Беру у нее сумку и пячусь, стараясь отдалиться, но не в комнату направляюсь, где постель не убрана, а на кухню. Мать идет следом за мной.
— Знаю одно, а вижу другое, — вздыхает. — А врать ты и в детстве не умел. Стоило глянуть тебе в глаза, и все становилось понятно.
— Ничего, — обещаю, — я темные очки куплю.
— Не помогут, — улыбается она.
Снимает пальто и серый пуховый платок, и я принимаю их, эти вещи, уже много лет знакомые мне, а мать поправляет руками волосы и говорит, жалуясь:
— Лезут. Ничего почти не осталось. Все хочу постричься, но никак не соберусь.
— Нет, — прошу, — не надо!
Пытаюсь представить ее стриженой, силой воображения разрушить
ОБРАЗ МАТЕРИ,
привычный с детства, менявшийся исподволь вместе со мной самим и потому неизменный, пытаюсь разглядеть в ней черты наступающей старости, увидеть, как нечто отдельное, тонкие, седые, вьющиеся волосы ее, стянутые в жиденький узелок на затылке, различить следы той гребенки, которой причесывает время, пытаюсь, но не могу, и не мог никогда, и не смогу, наверное.

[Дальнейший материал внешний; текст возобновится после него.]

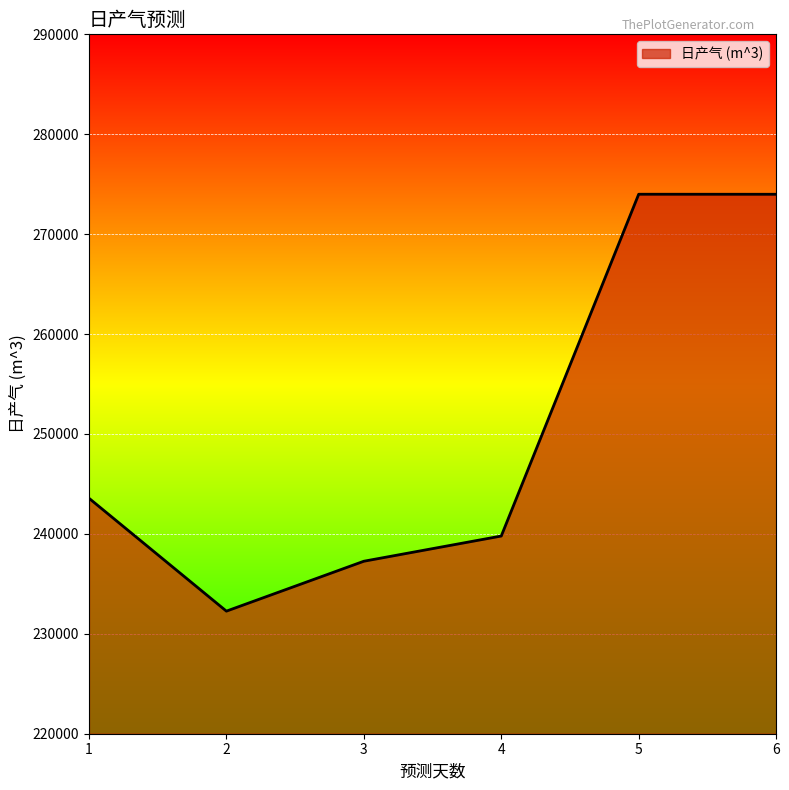

At which label does the data first exceed 243570?

1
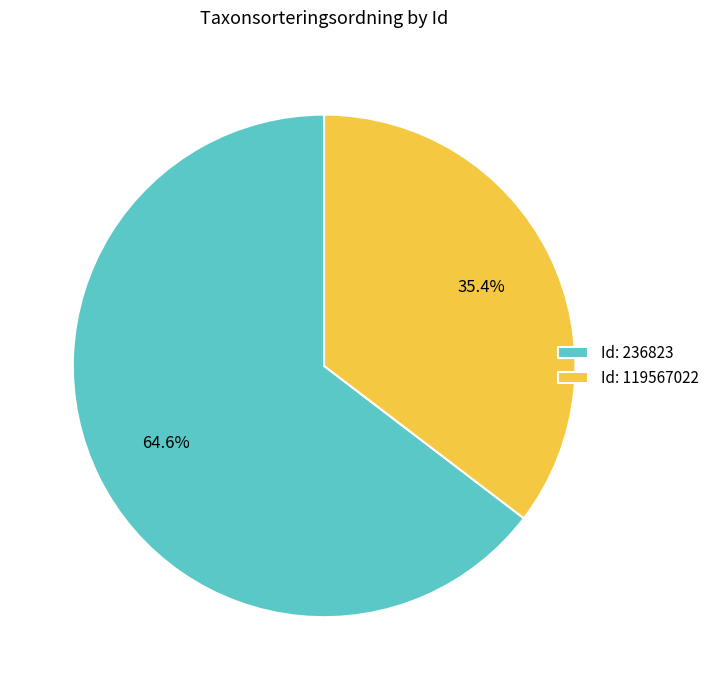

Which has a higher value, Id: 119567022 or Id: 236823?

Id: 236823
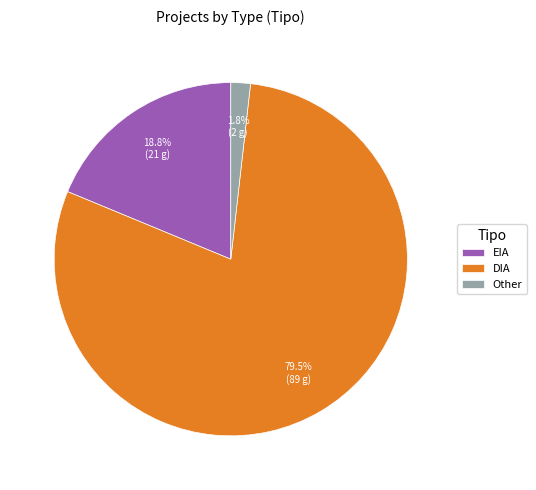

Rank the categories by value from lowest to highest.

Other, EIA, DIA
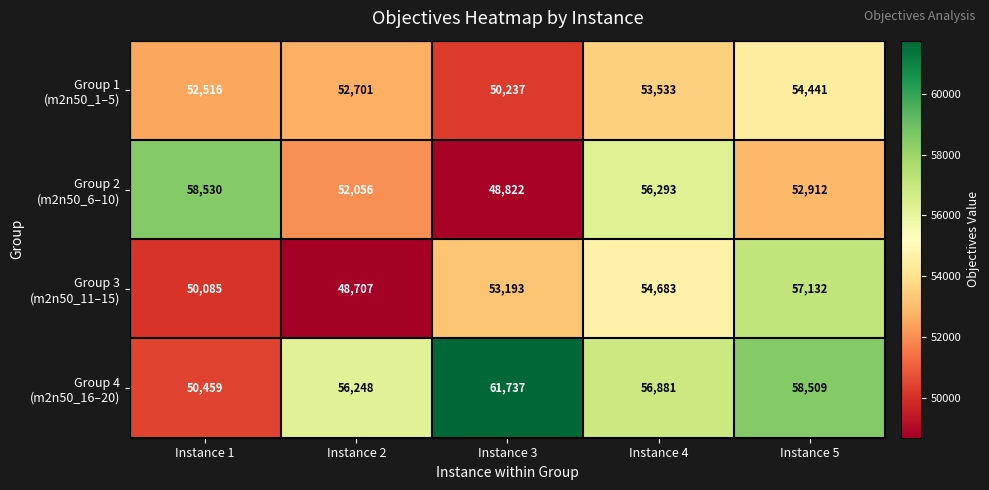

At how many categories does at least one series exceed 54729?

5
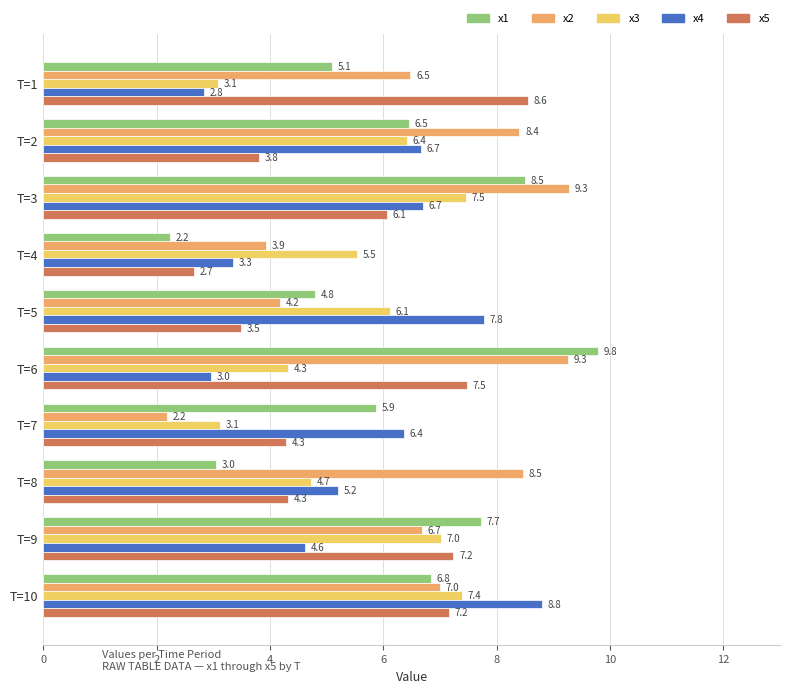

What is the difference between the maximum and minimum values in the x5 series?

5.9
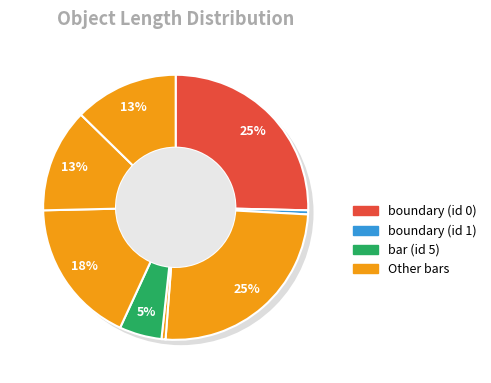

The 0 slice represents 25% of the pie. True or false?

True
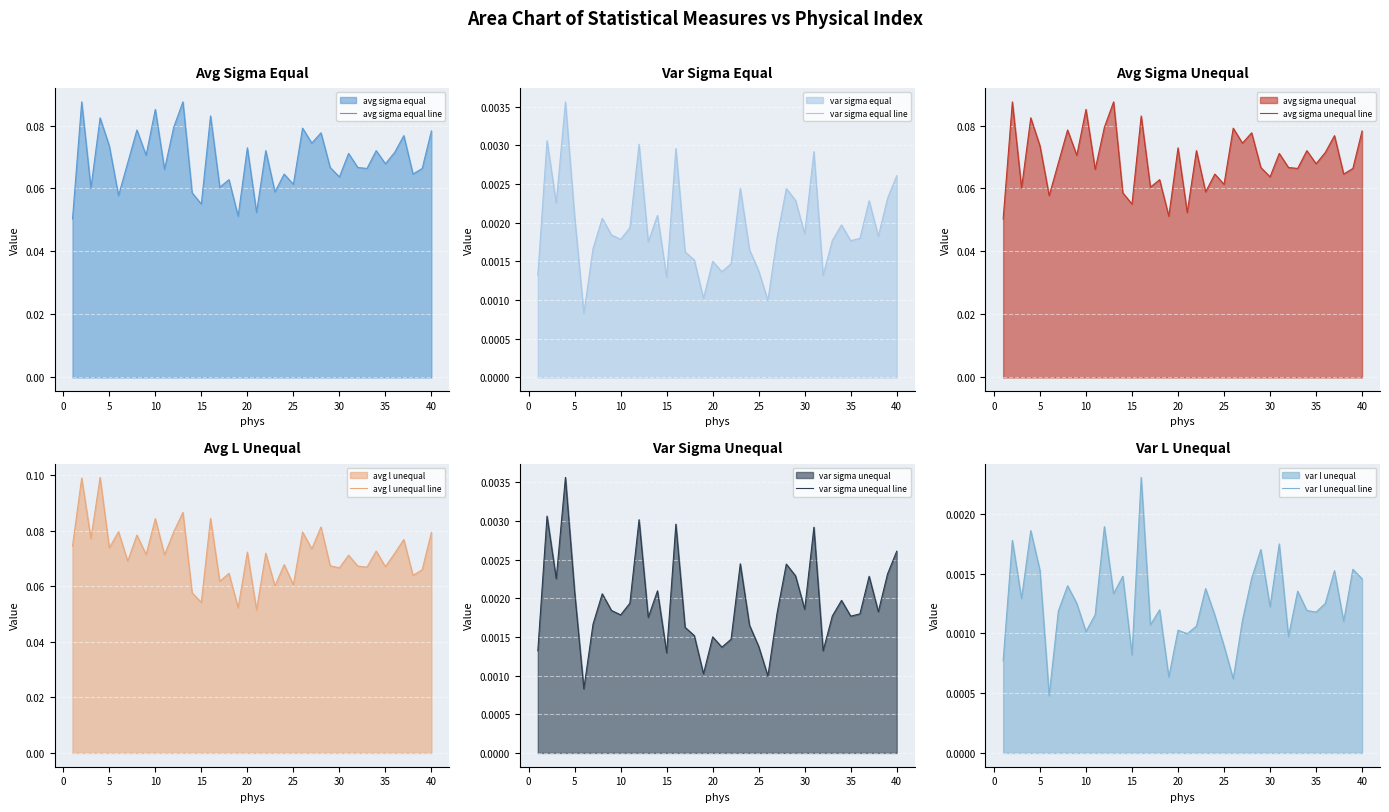

What are all the series names shown in the legend?

avg sigma equal line, var sigma equal line, avg sigma unequal line, avg l unequal line, var sigma unequal line, var l unequal line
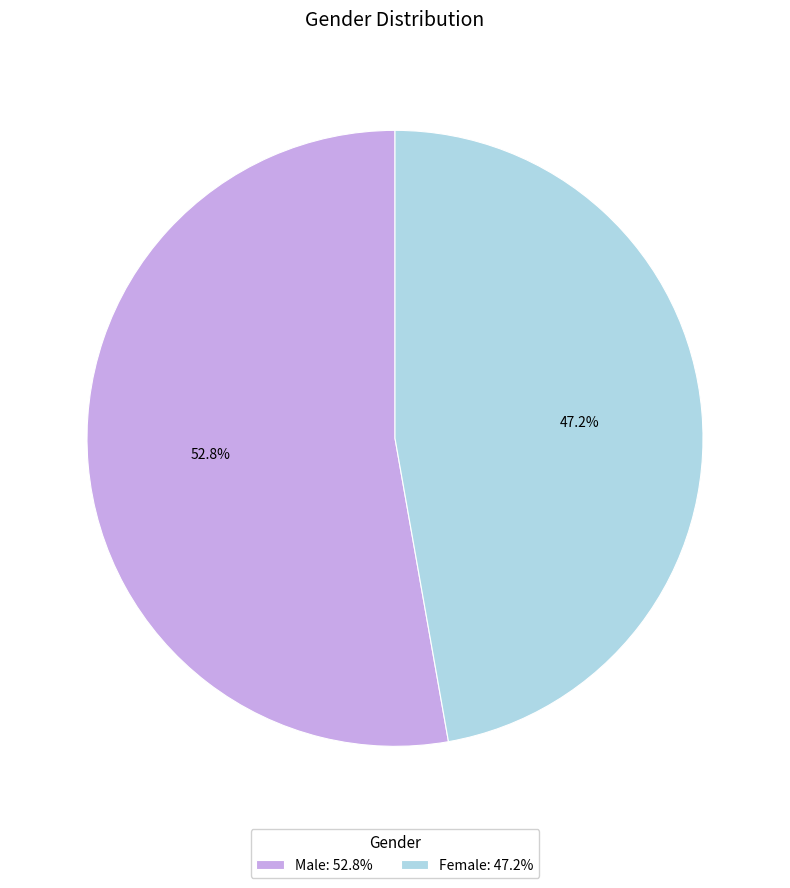

Approximately how many times larger is the value at Male compared to Female?

1.1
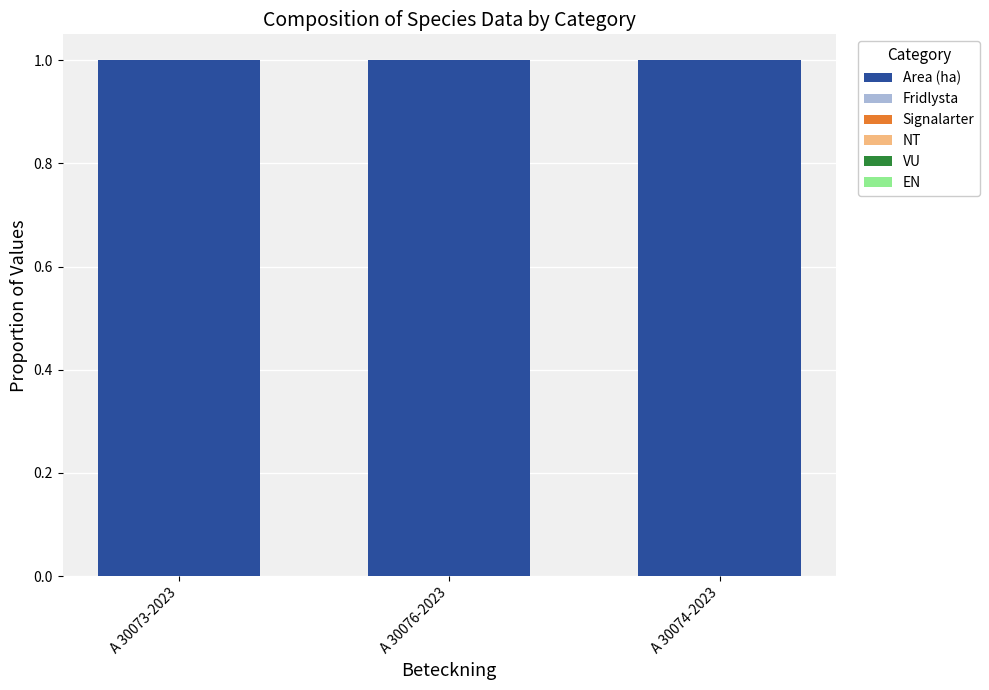

Between A 30073-2023 and A 30076-2023, which series saw the biggest shift?

Area (ha)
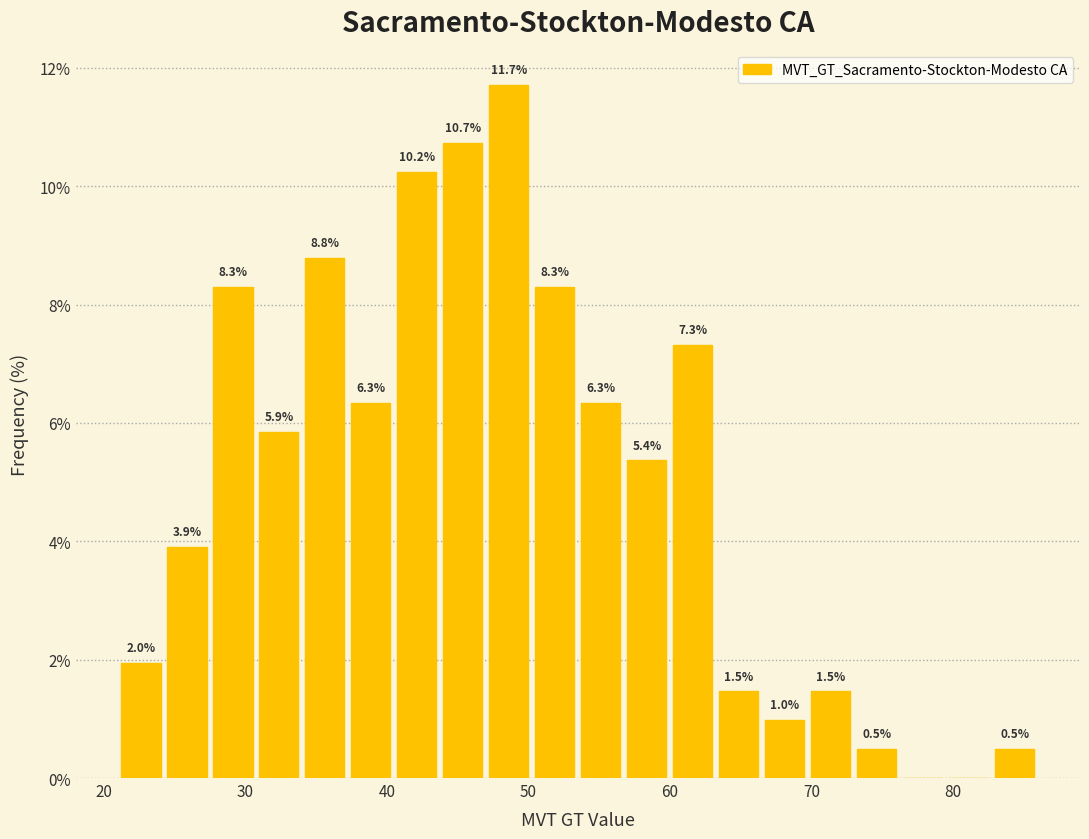

Around what value on the x-axis is the tallest bar? Give the approximate position of its centre, as read against the axis.

49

— Конечно, — улыбается она, — ты хочешь, чтобы я совсем облысела.
— Нет! — восклицаю и, сынишка тридцатилетний, лезу к ней с нежностями, как в детстве, и она отбивается, не скупясь на затрещины, и ворчит, сердясь притворно:
— Отстань! Пьяница несчастный!
Ухожу, стеная, уношу пальто и платок и слышу вздох ее:
— Господи, когда же ты повзрослеешь?
— О ком речь? — смеюсь. — Обо мне или о всевышнем?
Вешаю пальто на крюк, рядом платок пристраиваю, но в кухню уже не возвращаюсь. Иду в комнату, собираю наскоро постель, раздвигаю шторы, смотрю на будильник — четверть одиннадцатого. Я только что встал, а мать уже успела приготовить завтрак, накормить немалую свою семью — шесть человек, если считать жену Чермена и двух его сыновей, — дождаться автобуса, сесть в него, приехать в город, достучаться до меня, и вот уже спичкой чиркает, газ зажигает, седьмого кормить собирается. В сумке у нее, знаю, курица вареная, яйца, пироги, фасоль, и сейчас она подогреет, поджарит и — кушать подано! — позовет меня, и я жду, радуясь уже не только встрече с ней, но и тому, что мне не придется идти в магазин, стоять у плиты, мыть посуду и так далее, и, поняв это и чувствуя себя виноватым, спрашиваю, кричу из комнаты в кухню:
— Ты долго стучала?
— Нет, — отвечает мать, — только стукнула, и ты открыл.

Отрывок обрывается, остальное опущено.